The remainder of the supplements pertain to those frequent secondary targets of MST3K - bizarre educational shorts.  First up is Hired! (Parts 1 and 2 together again) (18 minutes), which combines the MST3K treatment of the Jam Handy Organization short that was originally spread across two episodes.  The short follows the troubles of a Chevy salesman whose under-staff just aren’t performing as well as they should.  Humorous montages, strange conversation and head towels ensue.  Not included is the original un-mocked version of the short, which can be found quite readily at Archive.org.  Next up is My (Educational) Short Life (8 minutes), in which Joel Hodgson is interviewed with regards to the shorts that frequently appeared on MST3K, and the Jam Handy Organization films in particular.

 

The strangest supplement of the bunch is Jam Handy to the Rescue! (23 minutes), a co-production between Shout! Factory and featurette producer Ballyhoo Pictures that brings alleged writer, comedian and actor Larry Blamire together with ephemeral film history.  Half parody, half documentary, Jam Handy to the Rescue mixes archival footage and newly produced faux-educational short trappings to present details of the life and times of former Olympic athlete and commercial film pioneer Henry Jamison “Jam” Handy in a manner that, while awkward, seems rather appropriate.  I’m still not a Blamire convert, but I found this far more watchable than any of his own films and informative to boot.  Bloopers from the production (2 minutes) as well as a fake television spot for the film-within-a-film Look Over round out disc two.
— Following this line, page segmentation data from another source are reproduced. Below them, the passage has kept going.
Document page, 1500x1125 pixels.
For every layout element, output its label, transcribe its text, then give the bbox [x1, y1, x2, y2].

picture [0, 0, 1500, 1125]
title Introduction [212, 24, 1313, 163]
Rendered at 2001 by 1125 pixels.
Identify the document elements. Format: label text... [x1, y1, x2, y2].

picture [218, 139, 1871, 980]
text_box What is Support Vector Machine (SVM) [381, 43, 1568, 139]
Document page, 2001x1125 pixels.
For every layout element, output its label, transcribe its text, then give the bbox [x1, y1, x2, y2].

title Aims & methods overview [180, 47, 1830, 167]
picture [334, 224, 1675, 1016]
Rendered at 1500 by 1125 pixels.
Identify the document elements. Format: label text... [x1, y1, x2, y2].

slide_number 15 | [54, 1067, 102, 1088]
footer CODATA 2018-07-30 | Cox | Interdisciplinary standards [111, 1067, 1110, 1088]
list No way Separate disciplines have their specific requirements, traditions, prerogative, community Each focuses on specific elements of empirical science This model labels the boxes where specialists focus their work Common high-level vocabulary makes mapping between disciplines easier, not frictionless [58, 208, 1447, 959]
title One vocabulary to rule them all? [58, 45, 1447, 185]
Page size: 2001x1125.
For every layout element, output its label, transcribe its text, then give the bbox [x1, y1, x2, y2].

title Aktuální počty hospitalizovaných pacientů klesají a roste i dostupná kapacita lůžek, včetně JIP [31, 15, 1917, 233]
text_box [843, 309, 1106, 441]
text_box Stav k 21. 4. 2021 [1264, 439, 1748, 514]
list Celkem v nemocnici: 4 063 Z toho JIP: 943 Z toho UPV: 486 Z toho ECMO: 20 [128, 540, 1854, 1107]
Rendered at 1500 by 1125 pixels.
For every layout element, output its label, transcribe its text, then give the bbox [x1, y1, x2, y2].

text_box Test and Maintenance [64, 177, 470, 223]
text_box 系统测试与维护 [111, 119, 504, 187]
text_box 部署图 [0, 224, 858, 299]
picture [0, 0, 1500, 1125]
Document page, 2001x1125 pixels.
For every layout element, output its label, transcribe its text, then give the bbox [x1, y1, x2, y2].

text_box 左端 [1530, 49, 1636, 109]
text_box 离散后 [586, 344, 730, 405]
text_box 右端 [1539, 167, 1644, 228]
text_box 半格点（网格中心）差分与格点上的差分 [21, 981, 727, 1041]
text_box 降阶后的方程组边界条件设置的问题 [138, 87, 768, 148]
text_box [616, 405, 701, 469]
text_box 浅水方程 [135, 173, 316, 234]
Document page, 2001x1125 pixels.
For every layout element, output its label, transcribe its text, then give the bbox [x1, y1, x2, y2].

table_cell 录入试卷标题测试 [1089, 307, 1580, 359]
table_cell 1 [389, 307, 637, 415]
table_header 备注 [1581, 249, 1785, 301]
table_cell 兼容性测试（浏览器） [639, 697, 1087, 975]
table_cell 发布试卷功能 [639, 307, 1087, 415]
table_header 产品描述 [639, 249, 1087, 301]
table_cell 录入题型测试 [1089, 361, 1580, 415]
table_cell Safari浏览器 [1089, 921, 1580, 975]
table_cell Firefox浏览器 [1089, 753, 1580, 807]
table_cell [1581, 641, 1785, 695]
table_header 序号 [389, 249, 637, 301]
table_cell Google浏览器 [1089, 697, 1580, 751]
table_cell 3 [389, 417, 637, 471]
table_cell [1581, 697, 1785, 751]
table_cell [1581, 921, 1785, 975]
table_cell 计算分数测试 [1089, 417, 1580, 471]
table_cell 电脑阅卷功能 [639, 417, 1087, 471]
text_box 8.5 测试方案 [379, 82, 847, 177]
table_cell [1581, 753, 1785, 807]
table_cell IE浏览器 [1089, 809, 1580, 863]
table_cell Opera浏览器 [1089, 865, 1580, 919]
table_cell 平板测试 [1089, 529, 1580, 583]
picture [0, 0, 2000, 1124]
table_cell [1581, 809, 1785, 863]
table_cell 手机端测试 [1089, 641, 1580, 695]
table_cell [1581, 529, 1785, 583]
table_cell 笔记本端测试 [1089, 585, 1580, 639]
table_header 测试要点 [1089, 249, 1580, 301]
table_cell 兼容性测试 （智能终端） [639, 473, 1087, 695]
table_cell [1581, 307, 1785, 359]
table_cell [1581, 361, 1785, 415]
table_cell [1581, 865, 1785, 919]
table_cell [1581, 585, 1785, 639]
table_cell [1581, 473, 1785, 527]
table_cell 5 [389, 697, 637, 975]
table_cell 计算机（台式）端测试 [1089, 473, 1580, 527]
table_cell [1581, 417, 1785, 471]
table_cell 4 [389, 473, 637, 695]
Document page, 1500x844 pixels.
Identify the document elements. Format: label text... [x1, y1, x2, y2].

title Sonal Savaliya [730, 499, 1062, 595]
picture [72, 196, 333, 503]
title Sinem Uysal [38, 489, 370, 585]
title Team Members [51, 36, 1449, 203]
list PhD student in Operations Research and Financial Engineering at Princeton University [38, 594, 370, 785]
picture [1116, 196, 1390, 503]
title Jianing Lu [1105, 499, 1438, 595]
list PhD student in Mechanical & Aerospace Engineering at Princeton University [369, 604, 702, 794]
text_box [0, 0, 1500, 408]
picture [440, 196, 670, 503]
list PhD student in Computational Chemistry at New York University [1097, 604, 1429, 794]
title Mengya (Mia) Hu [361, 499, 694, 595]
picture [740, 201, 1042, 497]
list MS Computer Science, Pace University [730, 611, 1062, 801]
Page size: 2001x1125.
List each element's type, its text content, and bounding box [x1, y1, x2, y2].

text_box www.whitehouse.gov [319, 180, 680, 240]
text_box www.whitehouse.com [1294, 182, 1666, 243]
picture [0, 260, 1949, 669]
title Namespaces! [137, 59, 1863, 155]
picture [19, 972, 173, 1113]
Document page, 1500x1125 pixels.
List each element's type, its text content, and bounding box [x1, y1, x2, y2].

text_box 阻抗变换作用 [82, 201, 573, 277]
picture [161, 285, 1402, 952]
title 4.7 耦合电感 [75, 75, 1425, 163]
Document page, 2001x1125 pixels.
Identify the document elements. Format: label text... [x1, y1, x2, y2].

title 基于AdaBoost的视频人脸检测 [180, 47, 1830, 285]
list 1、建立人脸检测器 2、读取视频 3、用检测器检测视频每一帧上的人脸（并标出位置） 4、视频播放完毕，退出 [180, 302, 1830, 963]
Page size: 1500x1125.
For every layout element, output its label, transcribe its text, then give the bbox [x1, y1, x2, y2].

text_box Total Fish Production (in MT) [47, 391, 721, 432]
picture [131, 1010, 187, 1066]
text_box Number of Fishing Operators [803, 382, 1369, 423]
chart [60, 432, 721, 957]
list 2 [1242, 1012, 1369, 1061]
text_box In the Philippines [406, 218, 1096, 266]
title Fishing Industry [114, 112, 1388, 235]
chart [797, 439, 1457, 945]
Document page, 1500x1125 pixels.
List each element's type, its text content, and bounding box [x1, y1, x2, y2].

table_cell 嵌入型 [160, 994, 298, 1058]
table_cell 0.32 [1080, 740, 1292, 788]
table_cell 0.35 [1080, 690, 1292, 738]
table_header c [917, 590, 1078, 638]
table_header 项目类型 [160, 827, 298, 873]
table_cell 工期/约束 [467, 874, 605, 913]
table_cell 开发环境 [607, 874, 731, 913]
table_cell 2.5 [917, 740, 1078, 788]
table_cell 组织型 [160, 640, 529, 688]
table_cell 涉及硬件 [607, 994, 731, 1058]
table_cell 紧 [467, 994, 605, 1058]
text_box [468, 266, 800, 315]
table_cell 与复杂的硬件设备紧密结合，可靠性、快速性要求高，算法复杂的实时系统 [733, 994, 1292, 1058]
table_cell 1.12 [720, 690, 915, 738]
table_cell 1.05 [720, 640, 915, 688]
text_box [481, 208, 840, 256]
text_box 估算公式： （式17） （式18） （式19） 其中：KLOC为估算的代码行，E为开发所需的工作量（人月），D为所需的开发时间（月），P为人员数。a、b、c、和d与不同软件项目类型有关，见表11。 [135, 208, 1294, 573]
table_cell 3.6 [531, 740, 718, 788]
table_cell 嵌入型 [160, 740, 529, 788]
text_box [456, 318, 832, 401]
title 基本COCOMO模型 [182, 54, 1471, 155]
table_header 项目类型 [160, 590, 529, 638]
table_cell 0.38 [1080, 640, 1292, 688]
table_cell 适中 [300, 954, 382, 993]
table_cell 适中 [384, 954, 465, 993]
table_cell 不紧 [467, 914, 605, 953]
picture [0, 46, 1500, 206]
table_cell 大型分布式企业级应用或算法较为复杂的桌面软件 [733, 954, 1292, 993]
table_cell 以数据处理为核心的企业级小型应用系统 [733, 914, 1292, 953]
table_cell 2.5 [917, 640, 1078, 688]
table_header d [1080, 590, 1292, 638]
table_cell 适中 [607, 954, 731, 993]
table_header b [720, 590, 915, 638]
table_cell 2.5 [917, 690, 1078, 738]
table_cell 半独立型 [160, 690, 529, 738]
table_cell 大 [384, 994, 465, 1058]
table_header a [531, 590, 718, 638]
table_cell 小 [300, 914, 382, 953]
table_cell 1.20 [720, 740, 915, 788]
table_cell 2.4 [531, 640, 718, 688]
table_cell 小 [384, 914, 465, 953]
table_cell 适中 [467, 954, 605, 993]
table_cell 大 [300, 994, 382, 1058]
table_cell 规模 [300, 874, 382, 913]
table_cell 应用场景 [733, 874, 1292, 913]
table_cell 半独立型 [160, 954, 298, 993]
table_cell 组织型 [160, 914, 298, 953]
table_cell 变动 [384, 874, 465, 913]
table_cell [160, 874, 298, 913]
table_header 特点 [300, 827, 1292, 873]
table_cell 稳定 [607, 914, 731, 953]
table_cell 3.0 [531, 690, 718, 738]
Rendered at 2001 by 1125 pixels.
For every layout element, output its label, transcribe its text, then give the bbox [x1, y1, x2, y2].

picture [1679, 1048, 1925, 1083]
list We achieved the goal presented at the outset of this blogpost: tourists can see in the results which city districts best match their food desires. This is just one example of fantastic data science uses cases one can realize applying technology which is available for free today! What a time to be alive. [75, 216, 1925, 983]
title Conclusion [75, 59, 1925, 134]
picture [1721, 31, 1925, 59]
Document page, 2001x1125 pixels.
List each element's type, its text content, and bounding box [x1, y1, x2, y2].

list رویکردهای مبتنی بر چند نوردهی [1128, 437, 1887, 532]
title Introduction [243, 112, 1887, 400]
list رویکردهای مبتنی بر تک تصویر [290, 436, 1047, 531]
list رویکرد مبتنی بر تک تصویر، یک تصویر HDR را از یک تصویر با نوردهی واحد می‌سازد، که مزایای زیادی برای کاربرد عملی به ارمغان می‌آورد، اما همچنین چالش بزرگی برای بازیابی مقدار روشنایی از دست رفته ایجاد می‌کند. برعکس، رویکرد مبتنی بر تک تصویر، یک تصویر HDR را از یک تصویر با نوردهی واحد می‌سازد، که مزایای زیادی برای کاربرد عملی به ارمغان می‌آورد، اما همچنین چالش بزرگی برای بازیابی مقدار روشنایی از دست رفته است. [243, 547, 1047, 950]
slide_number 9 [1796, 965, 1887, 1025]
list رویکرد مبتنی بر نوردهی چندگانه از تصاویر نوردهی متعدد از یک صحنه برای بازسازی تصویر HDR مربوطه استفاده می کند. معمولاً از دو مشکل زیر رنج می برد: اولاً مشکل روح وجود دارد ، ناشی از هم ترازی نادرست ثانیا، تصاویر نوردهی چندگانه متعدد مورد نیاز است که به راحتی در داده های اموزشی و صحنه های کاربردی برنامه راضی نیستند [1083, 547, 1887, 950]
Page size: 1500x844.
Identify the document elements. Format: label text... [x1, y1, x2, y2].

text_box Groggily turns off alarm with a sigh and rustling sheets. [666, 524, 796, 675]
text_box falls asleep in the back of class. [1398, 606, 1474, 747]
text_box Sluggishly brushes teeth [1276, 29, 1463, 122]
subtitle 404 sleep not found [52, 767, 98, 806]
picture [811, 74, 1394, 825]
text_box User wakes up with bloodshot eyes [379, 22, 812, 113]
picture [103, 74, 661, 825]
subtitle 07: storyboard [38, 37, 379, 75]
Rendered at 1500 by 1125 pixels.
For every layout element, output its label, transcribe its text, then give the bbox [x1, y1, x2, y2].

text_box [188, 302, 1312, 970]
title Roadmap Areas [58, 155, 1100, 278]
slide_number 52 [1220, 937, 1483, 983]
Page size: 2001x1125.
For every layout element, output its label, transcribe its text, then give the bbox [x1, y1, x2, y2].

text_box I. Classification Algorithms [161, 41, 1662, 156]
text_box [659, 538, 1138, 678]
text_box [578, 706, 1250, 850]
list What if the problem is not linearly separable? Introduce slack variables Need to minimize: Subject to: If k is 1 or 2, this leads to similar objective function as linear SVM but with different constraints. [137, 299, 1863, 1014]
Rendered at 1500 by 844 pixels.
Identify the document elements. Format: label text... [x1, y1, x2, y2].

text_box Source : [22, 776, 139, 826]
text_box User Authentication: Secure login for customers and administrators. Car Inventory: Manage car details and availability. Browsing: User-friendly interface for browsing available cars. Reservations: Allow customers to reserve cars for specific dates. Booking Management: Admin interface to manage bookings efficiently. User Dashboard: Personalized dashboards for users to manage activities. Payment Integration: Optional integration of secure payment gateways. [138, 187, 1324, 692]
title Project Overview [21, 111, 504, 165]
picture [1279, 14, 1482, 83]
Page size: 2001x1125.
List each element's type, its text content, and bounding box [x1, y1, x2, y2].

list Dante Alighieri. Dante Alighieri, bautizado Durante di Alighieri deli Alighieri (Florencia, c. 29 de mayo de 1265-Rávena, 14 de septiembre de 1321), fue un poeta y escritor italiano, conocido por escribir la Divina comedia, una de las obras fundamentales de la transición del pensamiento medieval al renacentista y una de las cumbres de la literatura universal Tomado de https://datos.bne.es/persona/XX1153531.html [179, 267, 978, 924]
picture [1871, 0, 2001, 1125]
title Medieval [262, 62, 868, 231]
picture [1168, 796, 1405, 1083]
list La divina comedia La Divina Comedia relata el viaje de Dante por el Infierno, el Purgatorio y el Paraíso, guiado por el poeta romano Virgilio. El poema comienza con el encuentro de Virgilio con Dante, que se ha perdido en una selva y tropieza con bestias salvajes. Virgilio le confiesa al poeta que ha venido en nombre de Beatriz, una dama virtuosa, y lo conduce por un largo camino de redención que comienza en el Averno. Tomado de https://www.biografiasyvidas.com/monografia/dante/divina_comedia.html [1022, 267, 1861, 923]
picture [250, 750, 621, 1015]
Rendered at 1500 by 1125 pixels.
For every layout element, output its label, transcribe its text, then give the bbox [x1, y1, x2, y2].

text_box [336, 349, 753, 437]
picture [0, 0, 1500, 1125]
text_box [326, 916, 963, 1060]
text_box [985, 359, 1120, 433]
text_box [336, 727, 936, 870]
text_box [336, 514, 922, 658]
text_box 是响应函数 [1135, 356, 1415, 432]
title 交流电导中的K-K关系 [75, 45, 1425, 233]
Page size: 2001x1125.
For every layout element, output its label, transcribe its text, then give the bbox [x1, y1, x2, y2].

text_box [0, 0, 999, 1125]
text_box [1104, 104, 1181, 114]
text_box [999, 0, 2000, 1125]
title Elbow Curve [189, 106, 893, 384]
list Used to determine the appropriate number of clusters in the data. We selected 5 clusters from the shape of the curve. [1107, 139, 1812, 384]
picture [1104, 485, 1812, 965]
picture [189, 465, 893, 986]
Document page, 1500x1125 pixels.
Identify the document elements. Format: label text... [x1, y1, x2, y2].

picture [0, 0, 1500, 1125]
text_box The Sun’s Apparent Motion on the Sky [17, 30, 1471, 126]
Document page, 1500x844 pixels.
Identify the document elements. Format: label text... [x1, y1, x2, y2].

Shout! Factory’s MST3K: “Manos” The Hands of Fate Special Edition packs nearly three hours of supplemental material in addition to one of the series’ very best episodes, making it one of the company’s most attractive television releases to date.  Though I suspect that no true MSTie is without “Manos” in their collection already, the wealth of material here coupled with a decent price tag ($24.97, but far less through most retailers) may render an upgrade irresistible.  Recommended!

in conclusion
Show: Excellent  Video: Very Good   Audio: Very Good   Supplements: Excellent
Harrumphs: No subtitles
Packaging: Clear 2-disc DVD case, with mini-poster recreation of cover art.
Final Words: The irresistible force of MST3K met the immovable awfulness of “Manos” The Hands of Fate nearly 20 years ago, but the end result is still a blast.  This Shout! Factory special edition packs a considerable supplemental wallop, and comes highly recommended to fans.